------ GETOONDE TEKST

ECLI:NL:RBAMS:2022:8148

Rechtbank Amsterdam

Datum uitspraak
13 december 2022
Publicatiedatum
9 januari 2023
Zaaknummer
13/751356-20
Instantie
Rechtbank Amsterdam
Type
Uitspraak
Rechtsgebied
Strafrecht
Procedures
  • Eerste en enige aanleg
Rechters
Vindplaatsen
  • Rechtspraak.nl
AI samenvatting door LexboostAutomatisch gegenereerd

Weigering van overlevering op basis van de Overleveringswet met betrekking tot een Europees aanhoudingsbevel

Op 13 december 2022 heeft de Rechtbank Amsterdam uitspraak gedaan in een zaak betreffende de vordering tot overlevering op basis van een Europees aanhoudingsbevel (EAB), ingediend door de officier van justitie. De vordering dateert van 21 april 2020 en betreft de aanhouding en overlevering van een opgeëiste persoon, geboren in Polen in 1989. De rechtbank heeft vastgesteld dat de termijn van 90 dagen voor het nemen van een beslissing op het overleveringsverzoek reeds was verstreken, waardoor er geen grondslag meer bestond voor de overleveringsdetentie.

------------

§ OPDRACHT: Schrijf uit de tekst over de overleveringszaak het gedeelte van "Op 13 december" tot en met "voor de overleveringsdetentie." woordelijk over. De gegevens hieronder zijn afkomstig uit een andere bron.

------ VERSTREKTE GEGEVENS

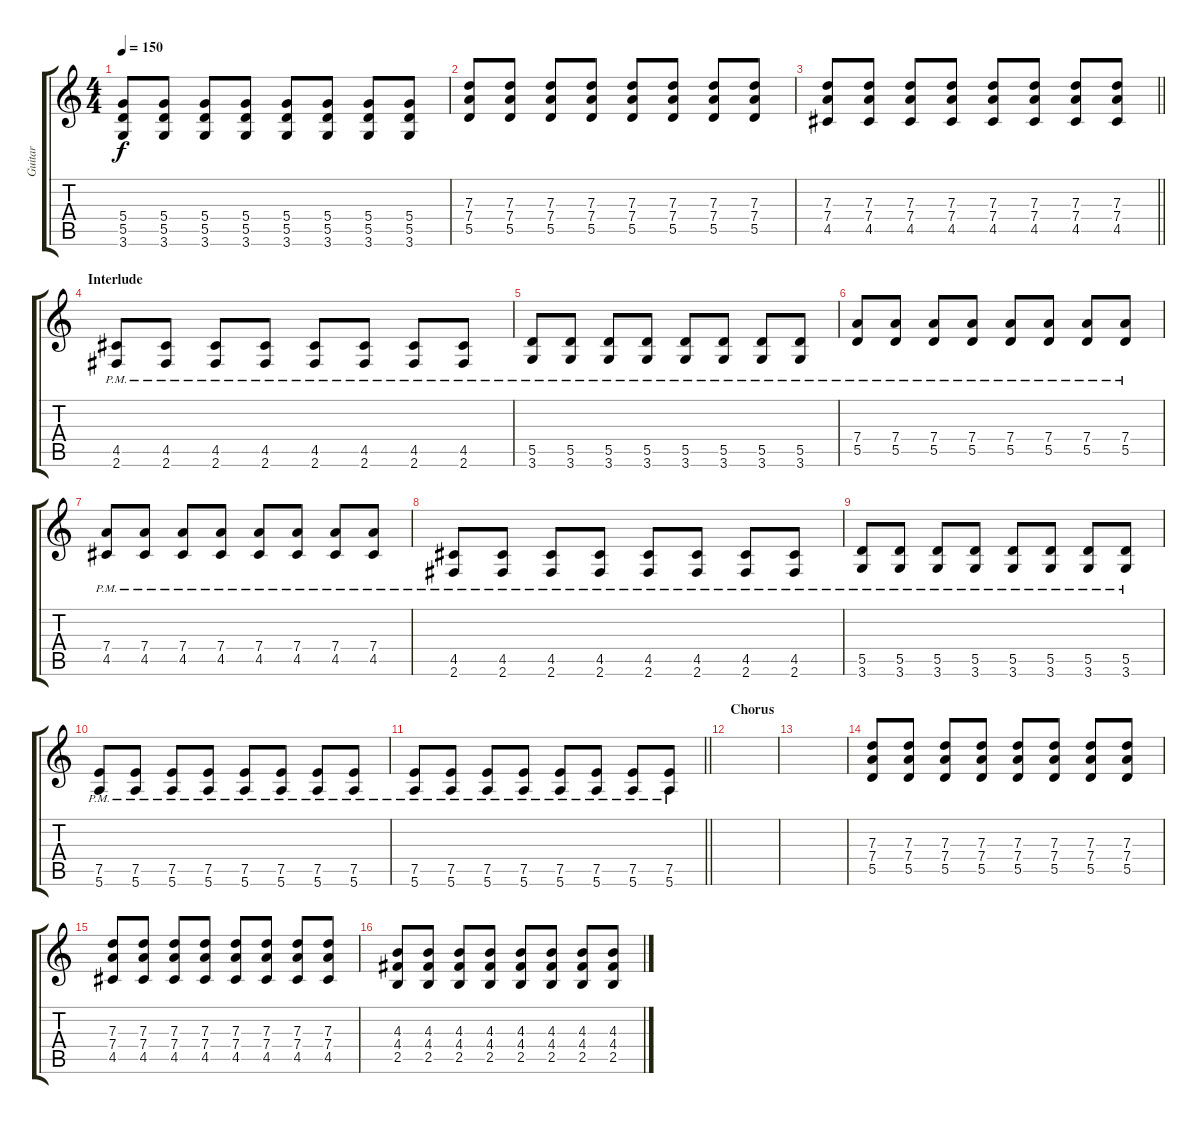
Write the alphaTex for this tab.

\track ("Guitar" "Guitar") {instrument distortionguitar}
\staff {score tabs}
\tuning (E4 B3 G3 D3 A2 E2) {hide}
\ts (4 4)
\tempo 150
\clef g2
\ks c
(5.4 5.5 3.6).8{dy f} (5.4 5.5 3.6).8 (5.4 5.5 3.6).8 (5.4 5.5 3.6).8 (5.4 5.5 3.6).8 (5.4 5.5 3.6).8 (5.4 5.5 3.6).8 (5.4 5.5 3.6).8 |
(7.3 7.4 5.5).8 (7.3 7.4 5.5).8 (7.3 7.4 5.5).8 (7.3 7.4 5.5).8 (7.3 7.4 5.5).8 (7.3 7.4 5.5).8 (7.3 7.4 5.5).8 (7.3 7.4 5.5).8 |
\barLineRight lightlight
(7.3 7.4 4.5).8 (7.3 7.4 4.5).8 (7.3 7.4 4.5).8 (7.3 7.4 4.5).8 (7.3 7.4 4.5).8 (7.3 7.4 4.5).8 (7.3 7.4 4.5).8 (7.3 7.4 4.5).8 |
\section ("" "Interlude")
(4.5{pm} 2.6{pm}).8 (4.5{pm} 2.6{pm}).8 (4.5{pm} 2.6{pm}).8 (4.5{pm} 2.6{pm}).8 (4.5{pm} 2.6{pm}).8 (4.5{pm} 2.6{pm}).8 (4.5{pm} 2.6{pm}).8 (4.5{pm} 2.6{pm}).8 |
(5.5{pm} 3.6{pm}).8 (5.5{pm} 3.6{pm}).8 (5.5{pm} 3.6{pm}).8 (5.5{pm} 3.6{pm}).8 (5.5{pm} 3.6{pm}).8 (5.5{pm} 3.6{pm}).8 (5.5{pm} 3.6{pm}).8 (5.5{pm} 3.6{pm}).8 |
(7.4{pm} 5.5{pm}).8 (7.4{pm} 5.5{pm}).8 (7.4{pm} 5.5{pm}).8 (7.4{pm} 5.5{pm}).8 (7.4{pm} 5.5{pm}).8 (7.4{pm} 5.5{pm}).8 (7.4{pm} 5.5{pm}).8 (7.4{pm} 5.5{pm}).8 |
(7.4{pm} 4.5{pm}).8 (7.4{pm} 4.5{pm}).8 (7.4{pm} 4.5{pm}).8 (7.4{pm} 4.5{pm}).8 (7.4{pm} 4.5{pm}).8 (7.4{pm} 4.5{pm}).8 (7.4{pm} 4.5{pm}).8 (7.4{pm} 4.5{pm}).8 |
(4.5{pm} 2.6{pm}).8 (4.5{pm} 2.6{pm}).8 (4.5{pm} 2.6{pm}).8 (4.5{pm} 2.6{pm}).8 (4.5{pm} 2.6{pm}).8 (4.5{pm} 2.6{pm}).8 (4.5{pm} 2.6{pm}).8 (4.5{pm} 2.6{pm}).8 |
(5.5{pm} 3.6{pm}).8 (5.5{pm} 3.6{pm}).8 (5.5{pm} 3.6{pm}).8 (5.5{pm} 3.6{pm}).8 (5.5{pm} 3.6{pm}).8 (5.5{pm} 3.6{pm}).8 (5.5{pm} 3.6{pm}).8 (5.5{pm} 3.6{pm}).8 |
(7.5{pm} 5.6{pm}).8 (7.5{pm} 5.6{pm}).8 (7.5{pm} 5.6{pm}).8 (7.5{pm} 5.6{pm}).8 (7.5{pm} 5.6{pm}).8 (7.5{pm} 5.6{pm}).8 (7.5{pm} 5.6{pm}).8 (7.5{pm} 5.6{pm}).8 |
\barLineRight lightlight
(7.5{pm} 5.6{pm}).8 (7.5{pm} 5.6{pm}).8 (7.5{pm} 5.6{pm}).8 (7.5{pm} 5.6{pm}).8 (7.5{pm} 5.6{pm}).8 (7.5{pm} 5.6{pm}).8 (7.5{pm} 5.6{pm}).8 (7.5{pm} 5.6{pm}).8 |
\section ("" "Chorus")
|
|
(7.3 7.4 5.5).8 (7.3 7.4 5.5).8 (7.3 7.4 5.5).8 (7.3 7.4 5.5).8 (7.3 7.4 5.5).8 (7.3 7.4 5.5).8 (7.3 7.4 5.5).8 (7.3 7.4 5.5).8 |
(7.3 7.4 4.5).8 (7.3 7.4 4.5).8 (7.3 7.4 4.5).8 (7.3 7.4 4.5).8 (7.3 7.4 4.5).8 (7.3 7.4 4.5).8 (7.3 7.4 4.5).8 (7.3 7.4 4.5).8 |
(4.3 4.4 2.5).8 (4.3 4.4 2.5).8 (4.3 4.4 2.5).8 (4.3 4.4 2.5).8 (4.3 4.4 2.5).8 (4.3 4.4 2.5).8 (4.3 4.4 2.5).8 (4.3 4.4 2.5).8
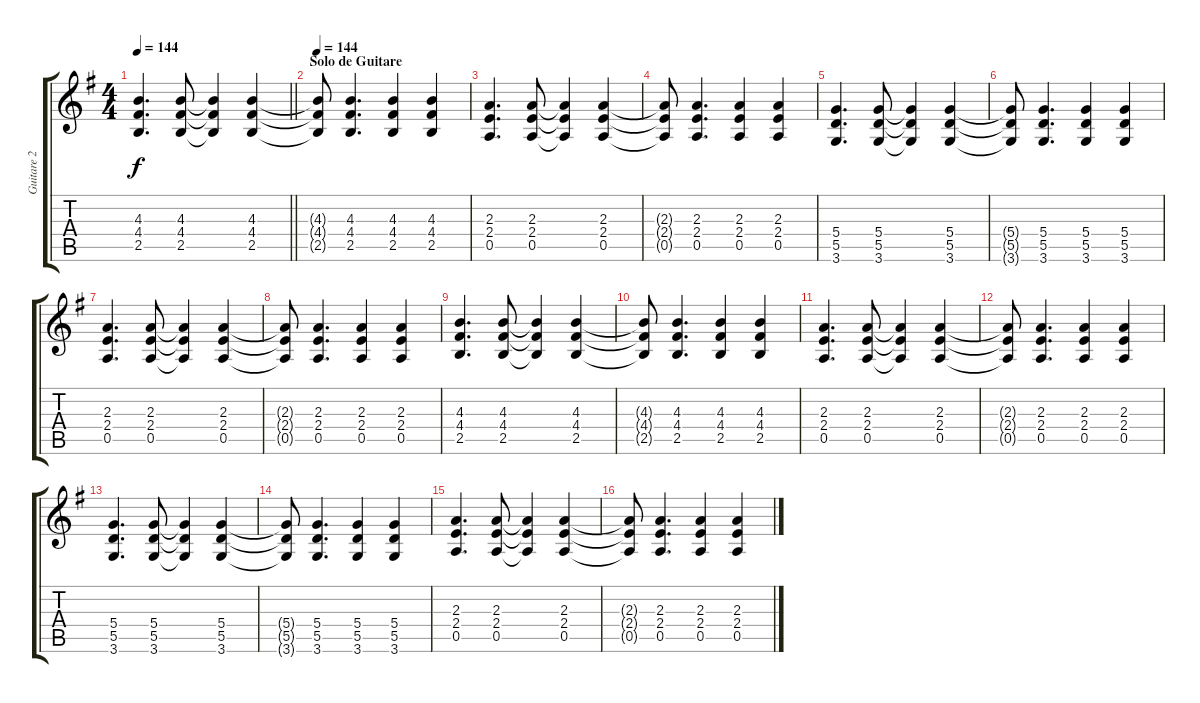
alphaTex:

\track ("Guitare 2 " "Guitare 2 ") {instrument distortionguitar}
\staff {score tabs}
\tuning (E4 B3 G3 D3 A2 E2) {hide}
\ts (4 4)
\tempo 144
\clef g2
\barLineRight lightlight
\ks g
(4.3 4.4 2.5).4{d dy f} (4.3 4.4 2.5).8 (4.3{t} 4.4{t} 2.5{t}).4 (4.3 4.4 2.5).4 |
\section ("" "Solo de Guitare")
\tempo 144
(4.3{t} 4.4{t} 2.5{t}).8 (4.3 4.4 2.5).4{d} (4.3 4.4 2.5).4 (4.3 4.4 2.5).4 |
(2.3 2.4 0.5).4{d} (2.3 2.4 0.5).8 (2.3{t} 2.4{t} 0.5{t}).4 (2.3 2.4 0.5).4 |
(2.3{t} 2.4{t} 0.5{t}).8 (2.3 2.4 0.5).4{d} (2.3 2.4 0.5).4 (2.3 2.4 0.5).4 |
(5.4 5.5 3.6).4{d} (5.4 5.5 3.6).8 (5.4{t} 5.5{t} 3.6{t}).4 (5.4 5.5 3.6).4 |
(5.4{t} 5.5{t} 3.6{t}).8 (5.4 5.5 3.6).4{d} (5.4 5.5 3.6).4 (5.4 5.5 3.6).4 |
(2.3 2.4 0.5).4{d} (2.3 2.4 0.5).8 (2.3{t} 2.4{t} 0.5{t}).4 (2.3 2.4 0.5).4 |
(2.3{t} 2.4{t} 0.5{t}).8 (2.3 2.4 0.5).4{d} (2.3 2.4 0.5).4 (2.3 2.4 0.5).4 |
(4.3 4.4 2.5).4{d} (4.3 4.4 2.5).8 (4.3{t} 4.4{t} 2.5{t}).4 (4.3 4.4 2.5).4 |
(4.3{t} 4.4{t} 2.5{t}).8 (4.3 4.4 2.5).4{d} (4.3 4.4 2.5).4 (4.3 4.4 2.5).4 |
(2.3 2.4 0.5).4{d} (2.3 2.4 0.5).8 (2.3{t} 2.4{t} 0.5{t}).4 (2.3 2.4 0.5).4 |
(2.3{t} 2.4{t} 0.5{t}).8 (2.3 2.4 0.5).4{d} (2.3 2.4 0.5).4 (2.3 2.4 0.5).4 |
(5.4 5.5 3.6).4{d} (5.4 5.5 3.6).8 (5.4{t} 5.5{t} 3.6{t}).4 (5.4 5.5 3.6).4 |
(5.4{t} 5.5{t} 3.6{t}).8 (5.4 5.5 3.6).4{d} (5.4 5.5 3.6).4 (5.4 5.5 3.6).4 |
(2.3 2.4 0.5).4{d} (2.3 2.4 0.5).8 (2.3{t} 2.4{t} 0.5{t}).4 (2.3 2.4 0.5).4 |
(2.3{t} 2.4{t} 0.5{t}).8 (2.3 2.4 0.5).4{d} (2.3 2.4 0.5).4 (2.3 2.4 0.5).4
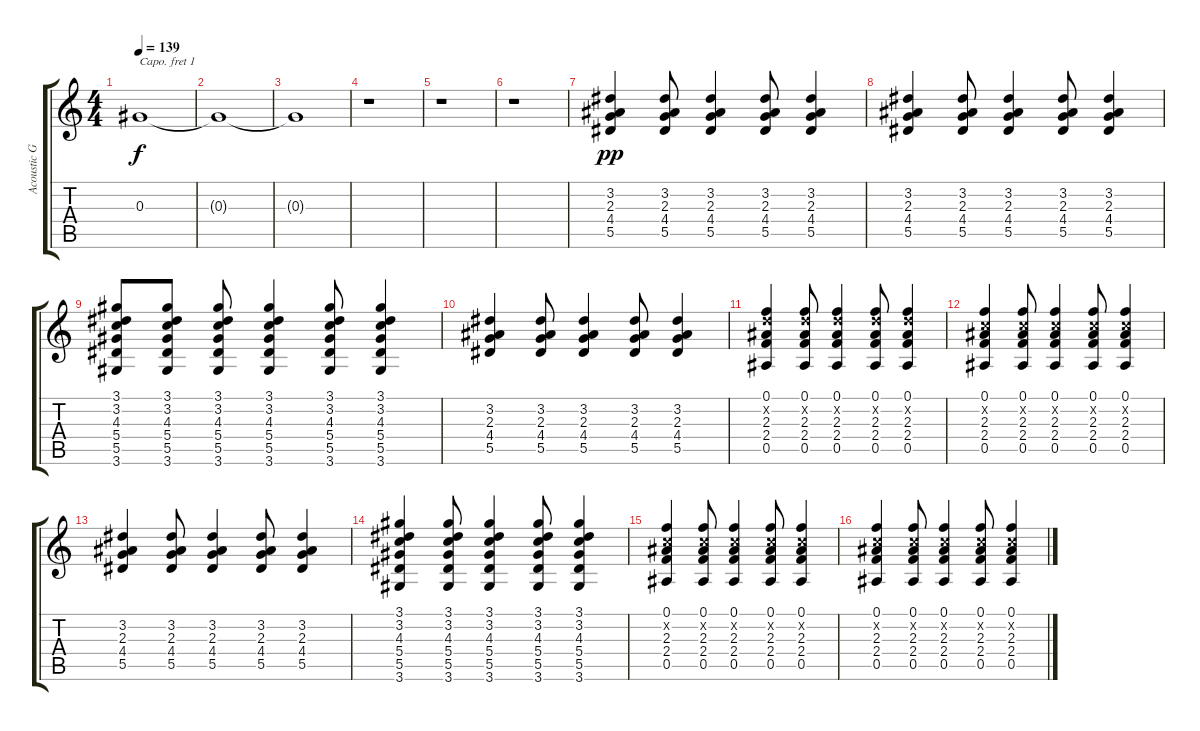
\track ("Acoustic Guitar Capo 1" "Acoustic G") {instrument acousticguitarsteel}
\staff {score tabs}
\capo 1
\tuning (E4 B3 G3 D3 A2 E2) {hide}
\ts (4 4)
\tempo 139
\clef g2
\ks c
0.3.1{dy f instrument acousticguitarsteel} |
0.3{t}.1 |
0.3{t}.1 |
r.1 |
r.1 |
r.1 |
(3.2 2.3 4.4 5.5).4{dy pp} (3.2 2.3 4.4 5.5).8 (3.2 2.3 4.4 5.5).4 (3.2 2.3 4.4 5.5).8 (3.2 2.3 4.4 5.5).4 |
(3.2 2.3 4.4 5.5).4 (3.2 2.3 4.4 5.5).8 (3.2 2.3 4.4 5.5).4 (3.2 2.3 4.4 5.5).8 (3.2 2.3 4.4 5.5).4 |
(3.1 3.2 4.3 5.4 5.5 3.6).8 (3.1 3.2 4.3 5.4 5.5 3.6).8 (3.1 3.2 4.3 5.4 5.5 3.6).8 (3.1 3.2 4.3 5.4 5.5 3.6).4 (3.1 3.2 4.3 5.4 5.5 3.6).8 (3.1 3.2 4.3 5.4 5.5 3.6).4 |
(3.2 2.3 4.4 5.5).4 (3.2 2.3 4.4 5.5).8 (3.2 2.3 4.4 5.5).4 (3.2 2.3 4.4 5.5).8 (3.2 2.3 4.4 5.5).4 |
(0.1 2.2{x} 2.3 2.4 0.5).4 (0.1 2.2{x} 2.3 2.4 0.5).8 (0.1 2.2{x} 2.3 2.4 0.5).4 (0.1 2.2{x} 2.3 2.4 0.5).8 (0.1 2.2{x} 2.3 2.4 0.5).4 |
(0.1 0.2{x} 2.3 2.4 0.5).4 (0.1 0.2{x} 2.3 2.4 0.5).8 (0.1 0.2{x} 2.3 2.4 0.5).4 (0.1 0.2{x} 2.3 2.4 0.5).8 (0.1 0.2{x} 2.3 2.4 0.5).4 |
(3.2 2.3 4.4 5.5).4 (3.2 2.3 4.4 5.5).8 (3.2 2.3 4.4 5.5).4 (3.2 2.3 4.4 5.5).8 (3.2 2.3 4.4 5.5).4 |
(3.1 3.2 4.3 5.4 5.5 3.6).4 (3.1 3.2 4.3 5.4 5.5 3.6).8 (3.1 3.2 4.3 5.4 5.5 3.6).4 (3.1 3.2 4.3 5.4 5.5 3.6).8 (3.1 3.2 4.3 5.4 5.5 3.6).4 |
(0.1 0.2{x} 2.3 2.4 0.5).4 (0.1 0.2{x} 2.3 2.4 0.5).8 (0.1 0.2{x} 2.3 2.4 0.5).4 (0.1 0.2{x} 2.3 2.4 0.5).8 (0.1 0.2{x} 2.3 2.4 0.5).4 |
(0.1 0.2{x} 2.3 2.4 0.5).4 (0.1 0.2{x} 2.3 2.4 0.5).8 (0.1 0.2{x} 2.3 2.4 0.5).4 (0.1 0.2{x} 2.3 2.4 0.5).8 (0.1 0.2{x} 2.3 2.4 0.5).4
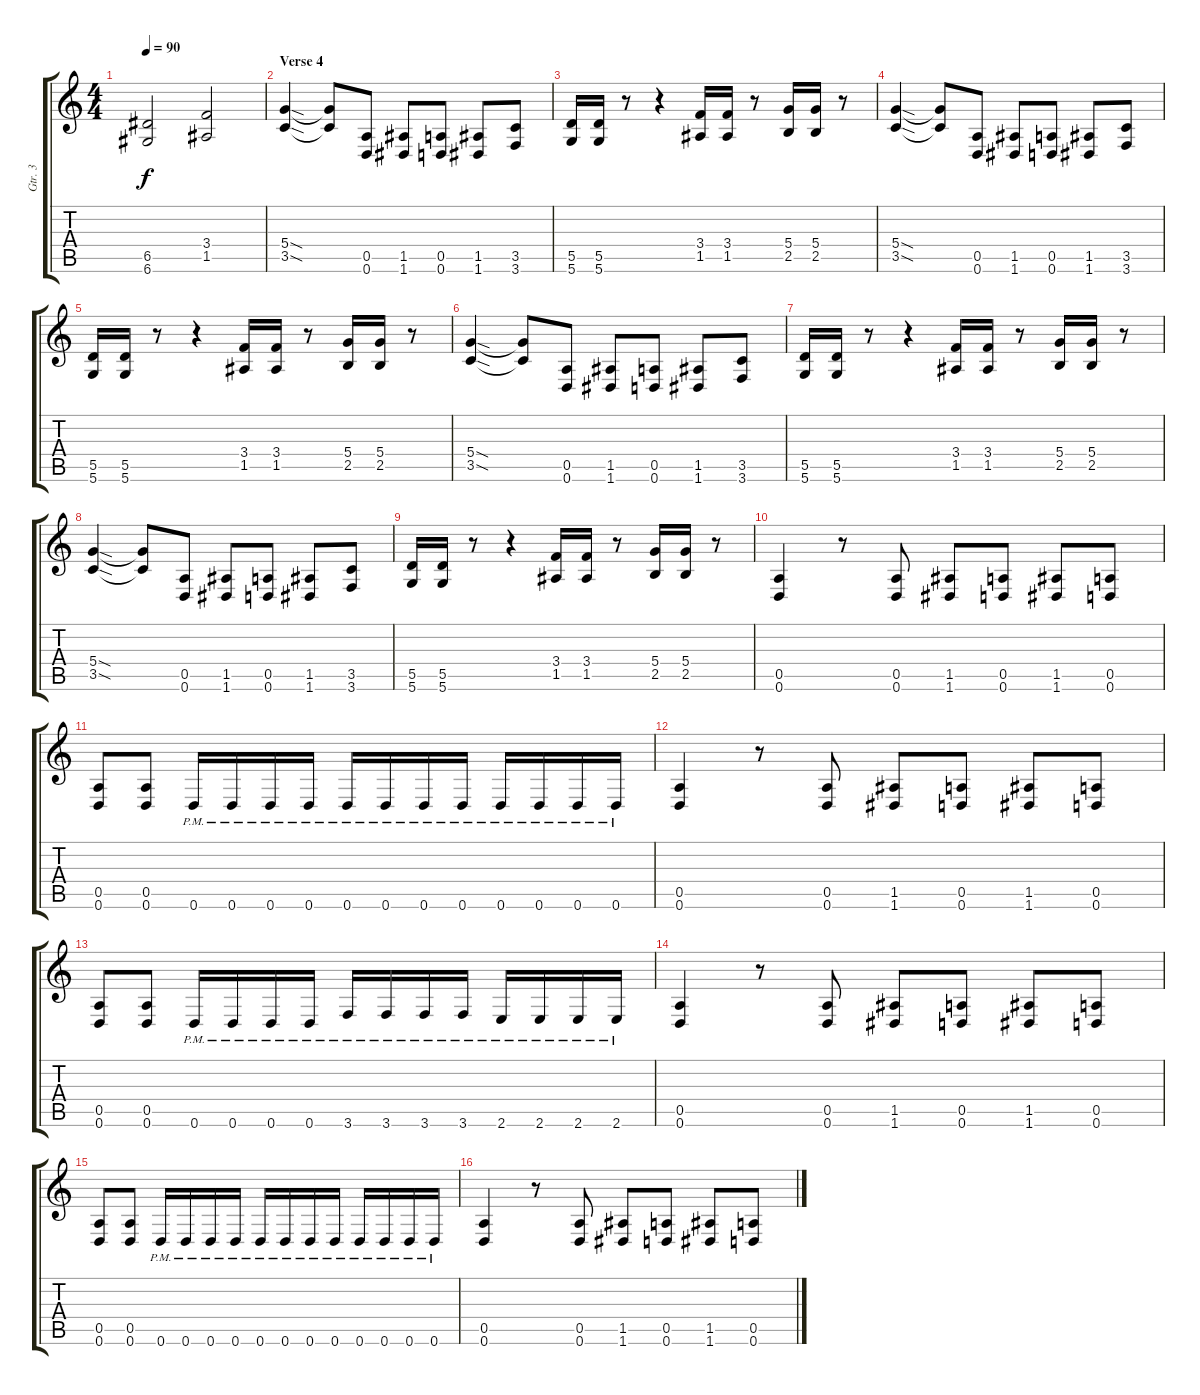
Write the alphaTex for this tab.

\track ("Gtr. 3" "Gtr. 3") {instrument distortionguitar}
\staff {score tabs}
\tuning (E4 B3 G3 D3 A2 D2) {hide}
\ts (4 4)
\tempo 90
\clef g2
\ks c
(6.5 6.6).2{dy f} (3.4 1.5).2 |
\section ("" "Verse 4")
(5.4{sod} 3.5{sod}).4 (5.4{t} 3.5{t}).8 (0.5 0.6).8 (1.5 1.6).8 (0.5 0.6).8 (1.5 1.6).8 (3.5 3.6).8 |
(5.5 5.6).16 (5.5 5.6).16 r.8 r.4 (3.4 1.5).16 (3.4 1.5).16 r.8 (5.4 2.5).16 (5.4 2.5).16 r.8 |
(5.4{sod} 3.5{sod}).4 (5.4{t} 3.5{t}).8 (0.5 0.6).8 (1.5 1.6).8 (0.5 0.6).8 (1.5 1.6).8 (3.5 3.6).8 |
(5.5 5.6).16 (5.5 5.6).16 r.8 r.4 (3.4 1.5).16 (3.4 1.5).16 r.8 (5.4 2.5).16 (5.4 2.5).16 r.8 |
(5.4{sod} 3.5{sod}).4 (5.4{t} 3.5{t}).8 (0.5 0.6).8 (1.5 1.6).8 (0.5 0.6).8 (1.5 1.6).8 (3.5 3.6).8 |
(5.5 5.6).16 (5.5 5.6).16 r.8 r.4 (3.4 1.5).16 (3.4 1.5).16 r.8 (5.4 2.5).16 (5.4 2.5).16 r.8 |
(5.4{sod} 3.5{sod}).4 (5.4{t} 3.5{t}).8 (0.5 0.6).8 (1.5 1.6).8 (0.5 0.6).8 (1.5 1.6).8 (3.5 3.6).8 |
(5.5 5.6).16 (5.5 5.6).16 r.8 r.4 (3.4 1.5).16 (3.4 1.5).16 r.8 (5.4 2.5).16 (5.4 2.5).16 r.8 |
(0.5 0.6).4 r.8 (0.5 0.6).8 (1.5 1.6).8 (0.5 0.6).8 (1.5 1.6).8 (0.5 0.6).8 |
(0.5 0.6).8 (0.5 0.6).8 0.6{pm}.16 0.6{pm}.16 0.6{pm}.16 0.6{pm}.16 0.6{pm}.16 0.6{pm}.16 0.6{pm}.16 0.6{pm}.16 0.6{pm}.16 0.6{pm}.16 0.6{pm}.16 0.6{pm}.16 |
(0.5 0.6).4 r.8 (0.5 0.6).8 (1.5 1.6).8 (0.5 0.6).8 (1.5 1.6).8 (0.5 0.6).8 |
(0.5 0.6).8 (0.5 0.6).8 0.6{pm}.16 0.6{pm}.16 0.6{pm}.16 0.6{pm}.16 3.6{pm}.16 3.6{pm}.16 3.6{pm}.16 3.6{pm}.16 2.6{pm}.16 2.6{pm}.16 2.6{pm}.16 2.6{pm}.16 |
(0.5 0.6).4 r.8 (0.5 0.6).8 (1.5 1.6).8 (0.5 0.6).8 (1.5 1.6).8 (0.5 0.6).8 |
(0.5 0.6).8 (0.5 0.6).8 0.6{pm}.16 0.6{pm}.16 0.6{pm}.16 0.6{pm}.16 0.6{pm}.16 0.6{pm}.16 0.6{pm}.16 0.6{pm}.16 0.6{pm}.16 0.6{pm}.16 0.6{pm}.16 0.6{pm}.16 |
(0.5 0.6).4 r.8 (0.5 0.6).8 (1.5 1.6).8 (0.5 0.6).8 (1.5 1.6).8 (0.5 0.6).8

------------

§ UITWERKING:
Op 13 december 2022 heeft de Rechtbank Amsterdam uitspraak gedaan in een zaak betreffende de vordering tot overlevering op basis van een Europees aanhoudingsbevel (EAB), ingediend door de officier van justitie. De vordering dateert van 21 april 2020 en betreft de aanhouding en overlevering van een opgeëiste persoon, geboren in Polen in 1989. De rechtbank heeft vastgesteld dat de termijn van 90 dagen voor het nemen van een beslissing op het overleveringsverzoek reeds was verstreken, waardoor er geen grondslag meer bestond voor de overleveringsdetentie.